*PASSAGE TO READ*.
[Start of section]
Normally, in that situation, you'd expect the public to rise up and maybe demand something, except the media keeps the public from rising, because it just keeps us divided and fighting about bullshit.
We're fighting about wokeness and pronouns and shit.
So, we don't have any mechanism for making Congress work.
There's no mechanism for that.
Here's how you could break it.
I'll say this until somebody does it.
You need a credible, well-run debate show where the public can learn what's true via the debate without having to depend on the fake news Or bullshit on social media, or the government, which are three entities we know will lie to us.
Now a debate will also be maybe two liars, but if you do it right, you'll very quickly find out what's true and what's not.
Because the ideal debate format would be a strong host who will interrupt, You need an interrupting host.
Because otherwise somebody will just keep going on and they're not addressing the fact.
You need an interrupting host.
You need unlimited time so people aren't running out the clock.
Unlimited time. And you need the people who are debating to have sitting right next to them with a laptop open a fact checker.
And here's how it goes. One debater will say, and everybody knows X is true.
And then I, as the host, will go, oh, hold on.
I don't believe it's true that everybody would agree with that fact.
Fact checkers, give us a source.
And the fact checkers go, blah, blah, blah, blah, blah, blah.
And maybe you edit it so that the time, you don't have to wait for the fact checkers.
So if you're watching it, you're watching a recorded version.
So quickly they check.
And the fact checkers say, oh, here's a source that says it's true.
Here's a source that says it's not.
Then the debaters have to debate about whether the quality of those sources is good.
Much better than anything we're seeing now.
Now, they might get hung up on like one little part of the debate and just go way down that well because they can't even decide on that one thing.
Fine. Have two debates.
So maybe that day is only about that one fact.
But you need to have an open-ended as-long-as-it-takes model.
You need an interrupting host to interrupt a lot.
Oh, hold on. Does that make sense to you?
Would you agree with that fact before he goes on with this point?
If you don't have an interrupting host, and you just let people talk for two minutes each or whatever, that's for a different purpose.
That'd be like a good college debate or something.
But, you know, because you're trying to make it fair.
But if you're actually trying to find out what's true, Versus what's not true, you need an interrupting, aggressive host to cut them off the moment they've departed the point, which they all try to do.
I see no way of educating the public so that the public could fix their government, because the government won't fix it themselves, fake news won't tell you what's true, it'll just keep us divided, and social media just makes everything worse.
[End of section]
*INFORMATION*.
[Start of section]
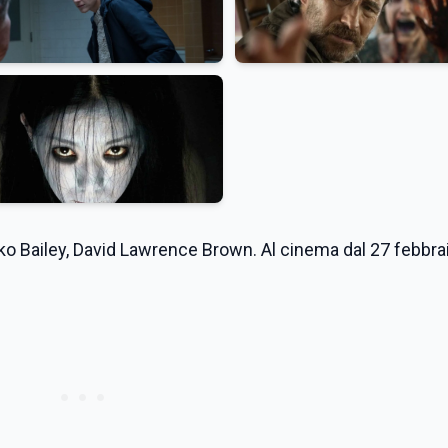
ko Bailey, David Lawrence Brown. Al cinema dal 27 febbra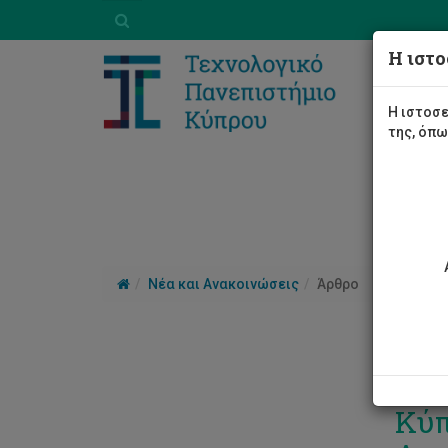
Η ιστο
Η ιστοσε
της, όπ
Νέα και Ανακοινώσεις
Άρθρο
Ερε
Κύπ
[End of section]
[Start of section]
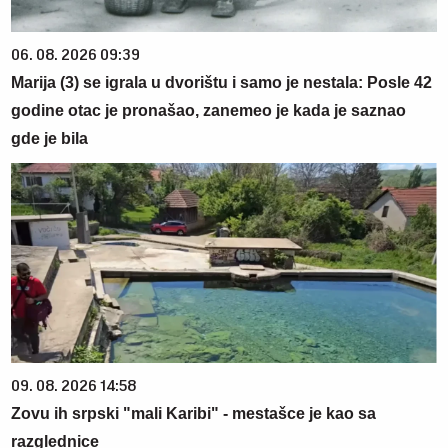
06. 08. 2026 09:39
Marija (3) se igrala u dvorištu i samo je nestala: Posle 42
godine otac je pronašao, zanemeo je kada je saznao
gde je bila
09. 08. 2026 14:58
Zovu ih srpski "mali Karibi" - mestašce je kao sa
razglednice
[End of section]
Print the stretch of the debate-show passage from "Then the debaters" through "make it fair.", word for word.

*TASK RESULT*.
Then the debaters have to debate about whether the quality of those sources is good.
Much better than anything we're seeing now.
Now, they might get hung up on like one little part of the debate and just go way down that well because they can't even decide on that one thing.
Fine. Have two debates.
So maybe that day is only about that one fact.
But you need to have an open-ended as-long-as-it-takes model.
You need an interrupting host to interrupt a lot.
Oh, hold on. Does that make sense to you?
Would you agree with that fact before he goes on with this point?
If you don't have an interrupting host, and you just let people talk for two minutes each or whatever, that's for a different purpose.
That'd be like a good college debate or something.
But, you know, because you're trying to make it fair.